## Exercise aim
How do the lines below between the ones holding "Scanned film-screen mammogram;" and "Marked findings (only", inclusive, read? Give them again exactly, with no other lines.

## Data for this exercise

________________________________________

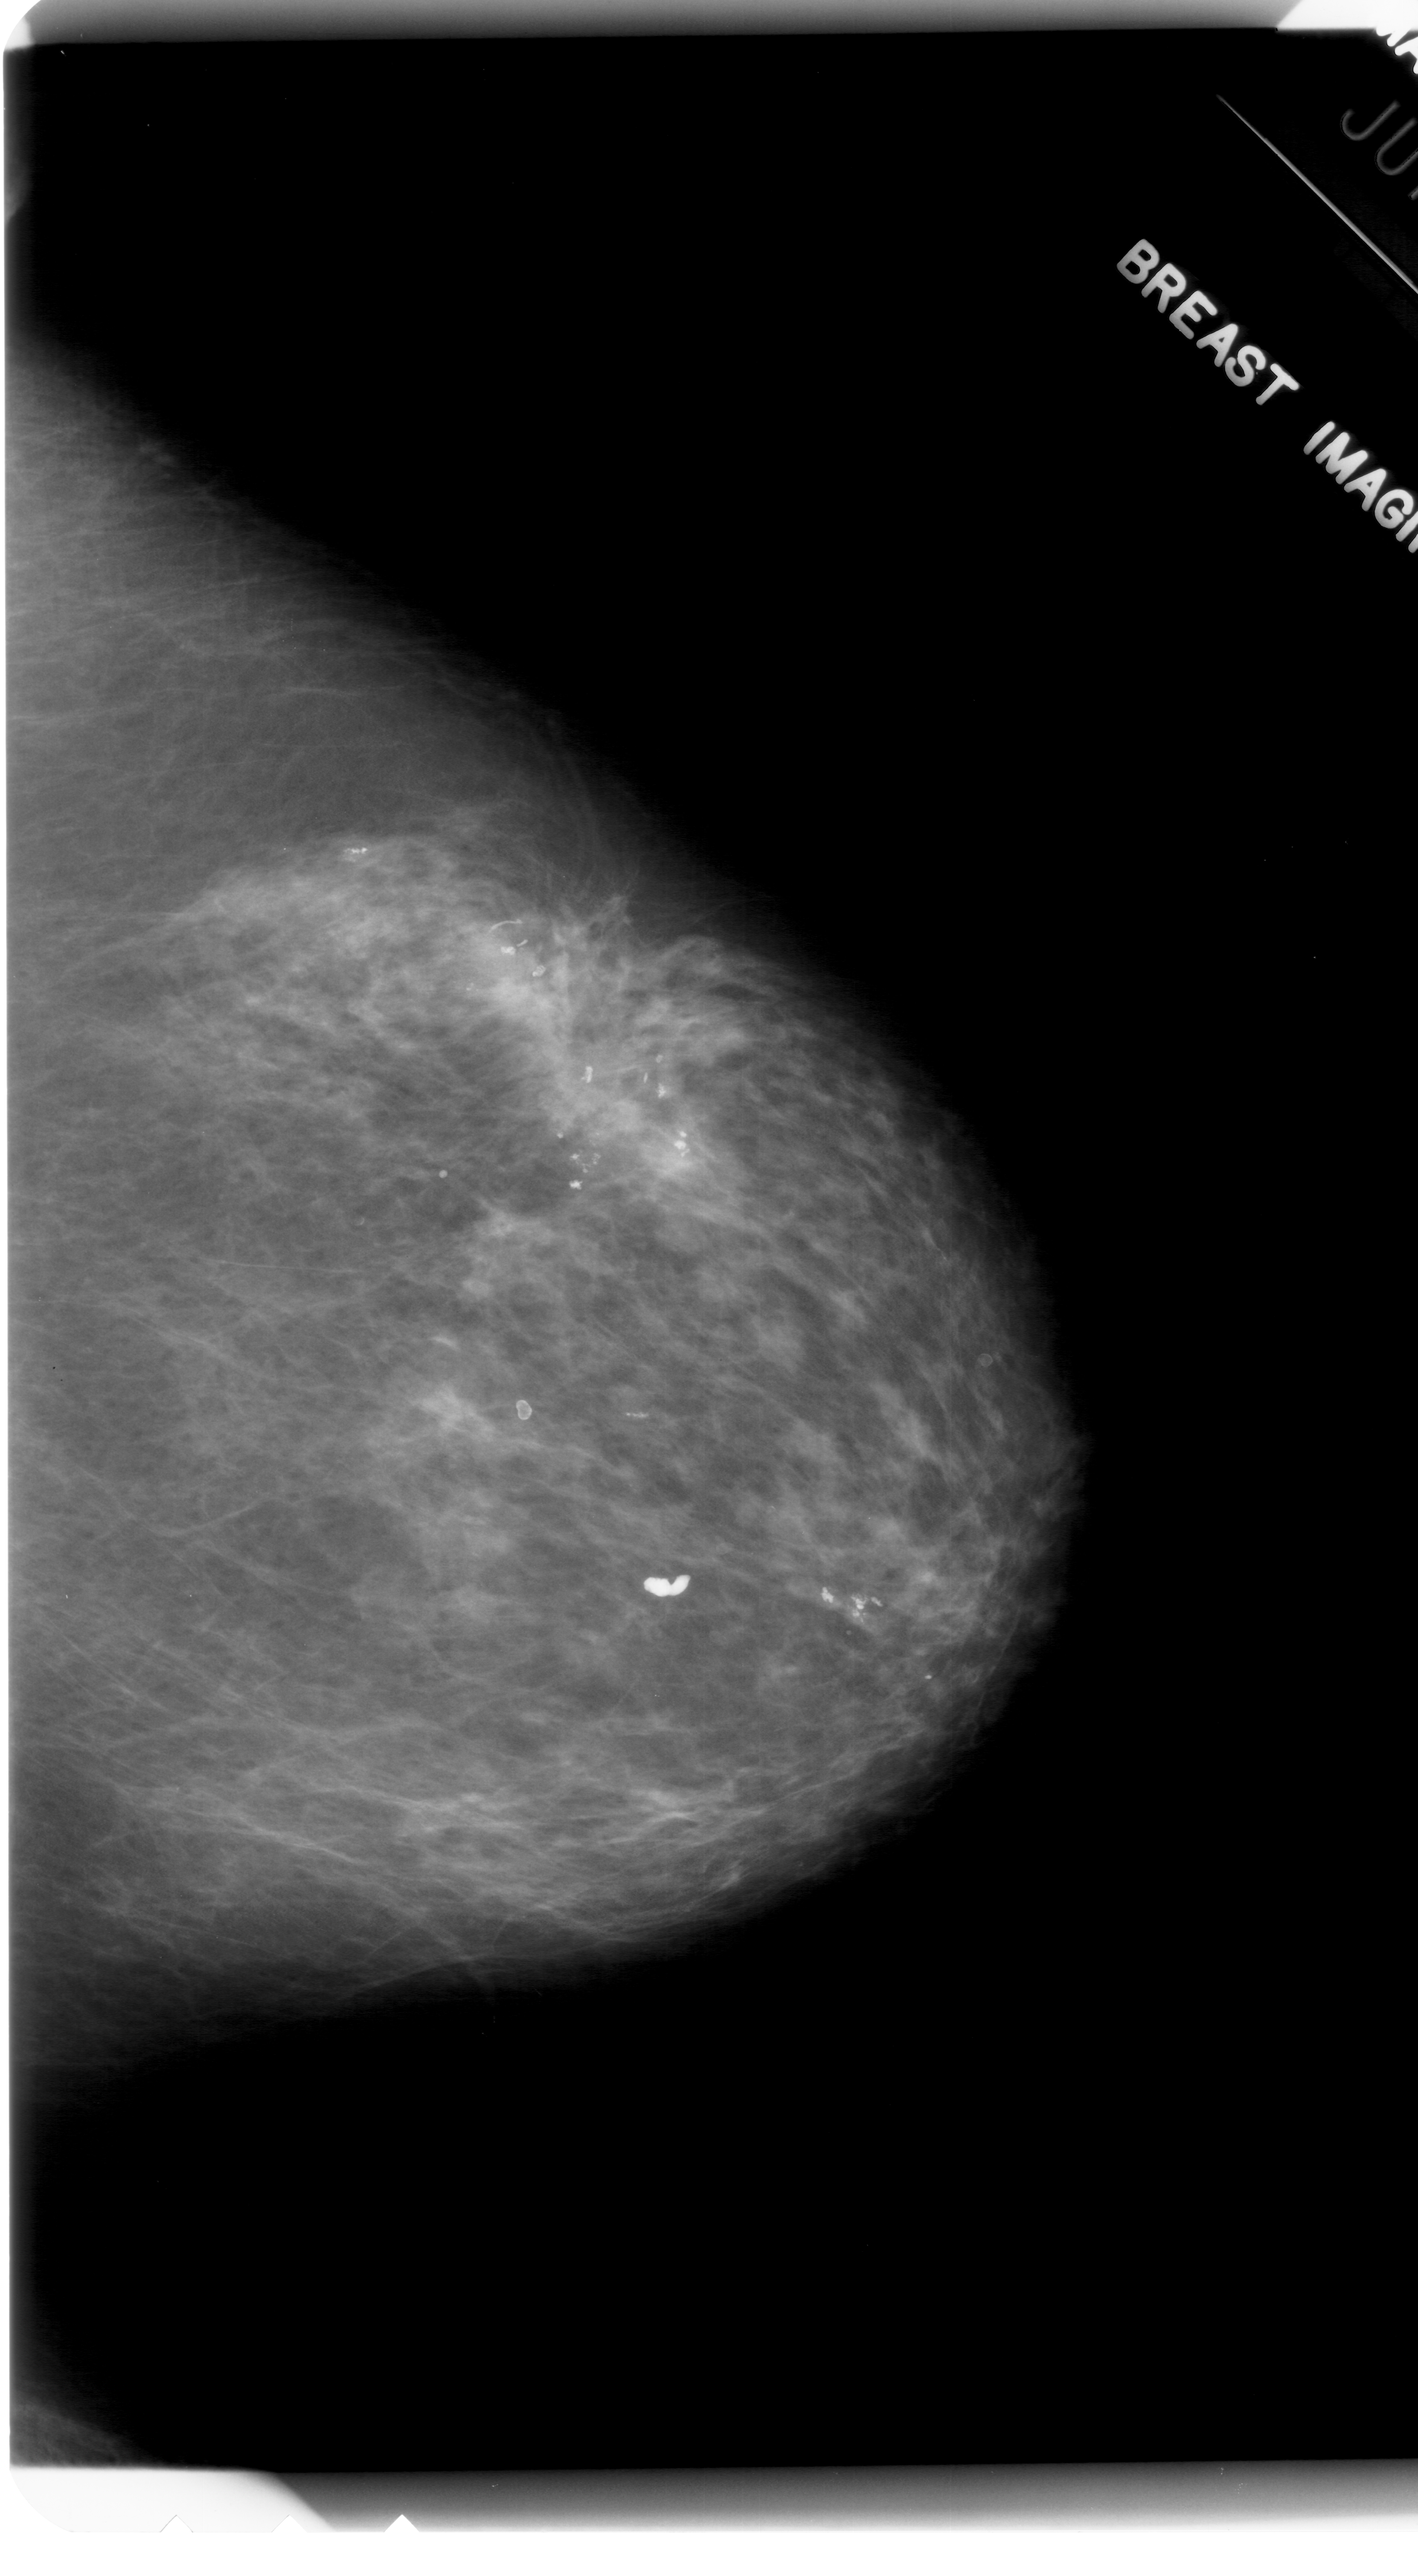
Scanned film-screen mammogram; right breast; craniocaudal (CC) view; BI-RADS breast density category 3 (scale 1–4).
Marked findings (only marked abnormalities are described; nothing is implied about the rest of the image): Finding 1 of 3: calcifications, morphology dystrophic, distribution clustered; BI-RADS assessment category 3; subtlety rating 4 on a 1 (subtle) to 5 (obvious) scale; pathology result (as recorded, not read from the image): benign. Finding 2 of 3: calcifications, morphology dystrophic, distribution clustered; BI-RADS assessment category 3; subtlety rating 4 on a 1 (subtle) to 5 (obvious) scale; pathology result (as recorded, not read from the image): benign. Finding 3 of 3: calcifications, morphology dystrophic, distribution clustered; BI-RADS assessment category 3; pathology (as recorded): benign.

________________________________________

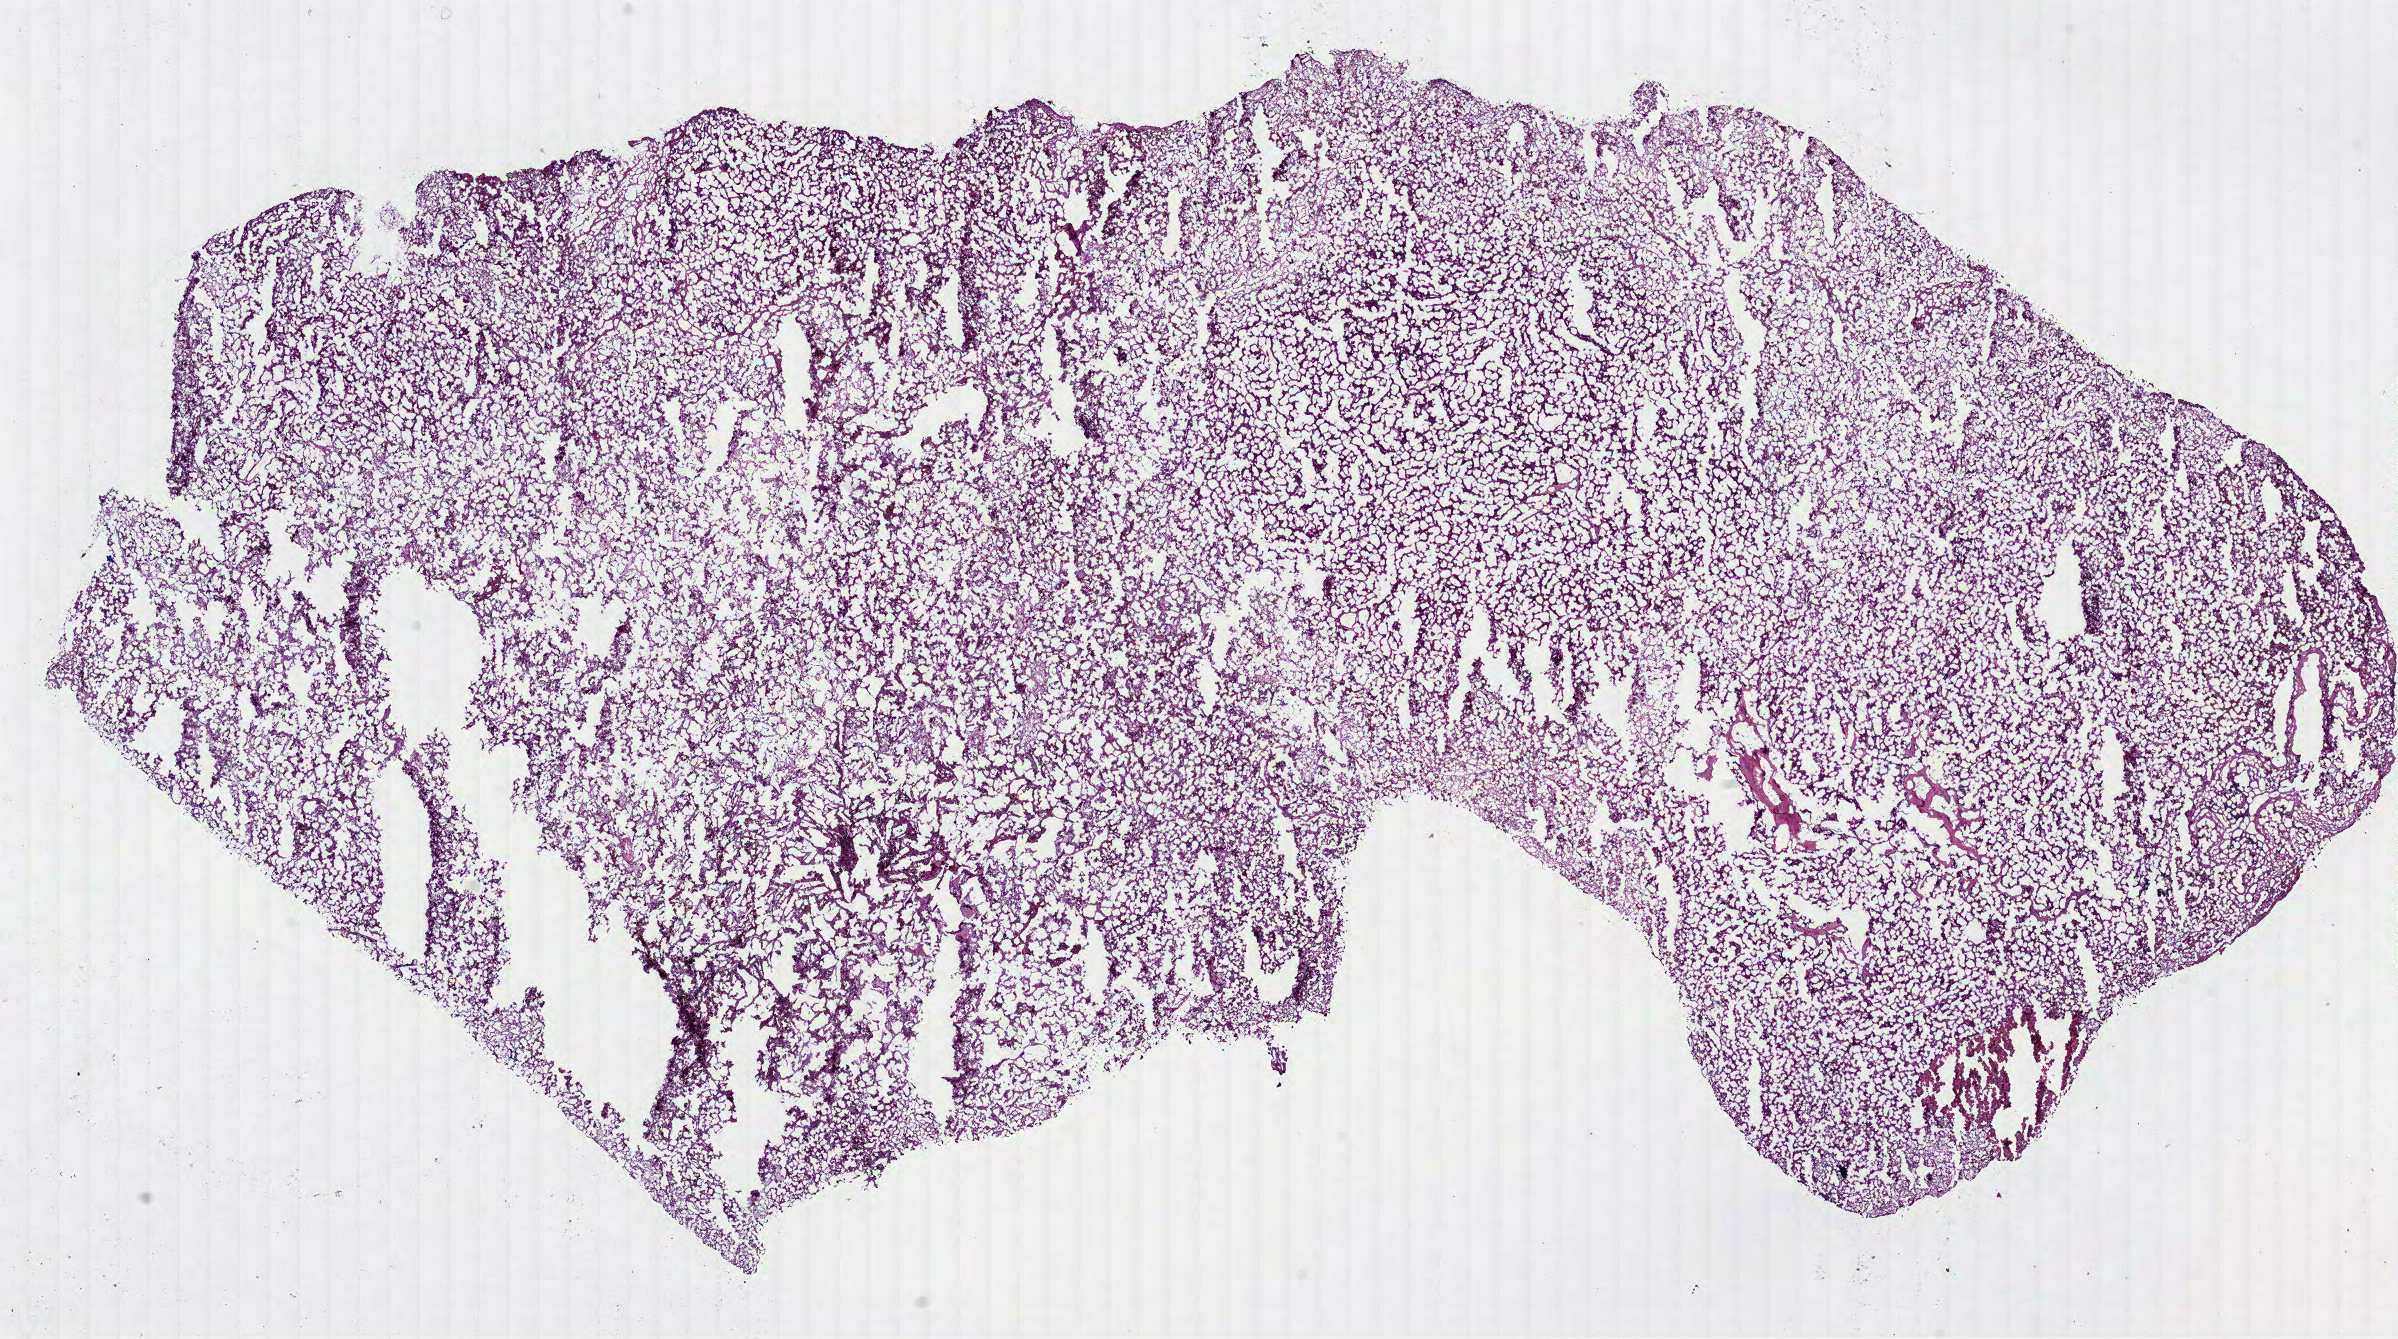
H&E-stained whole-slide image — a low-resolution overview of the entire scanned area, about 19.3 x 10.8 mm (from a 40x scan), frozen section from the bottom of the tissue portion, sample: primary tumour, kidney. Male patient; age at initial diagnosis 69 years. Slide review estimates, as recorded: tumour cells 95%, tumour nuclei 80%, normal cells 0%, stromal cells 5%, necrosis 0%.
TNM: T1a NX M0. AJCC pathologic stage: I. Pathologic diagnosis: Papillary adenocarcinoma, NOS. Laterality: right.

________________________________________

## Solved exercise
Scanned film-screen mammogram; right breast; craniocaudal (CC) view; BI-RADS breast density category 3 (scale 1–4).
Marked findings (only marked abnormalities are described; nothing is implied about the rest of the image): Finding 1 of 3: calcifications, morphology dystrophic, distribution clustered; BI-RADS assessment category 3; subtlety rating 4 on a 1 (subtle) to 5 (obvious) scale; pathology result (as recorded, not read from the image): benign. Finding 2 of 3: calcifications, morphology dystrophic, distribution clustered; BI-RADS assessment category 3; subtlety rating 4 on a 1 (subtle) to 5 (obvious) scale; pathology result (as recorded, not read from the image): benign. Finding 3 of 3: calcifications, morphology dystrophic, distribution clustered; BI-RADS assessment category 3; pathology (as recorded): benign.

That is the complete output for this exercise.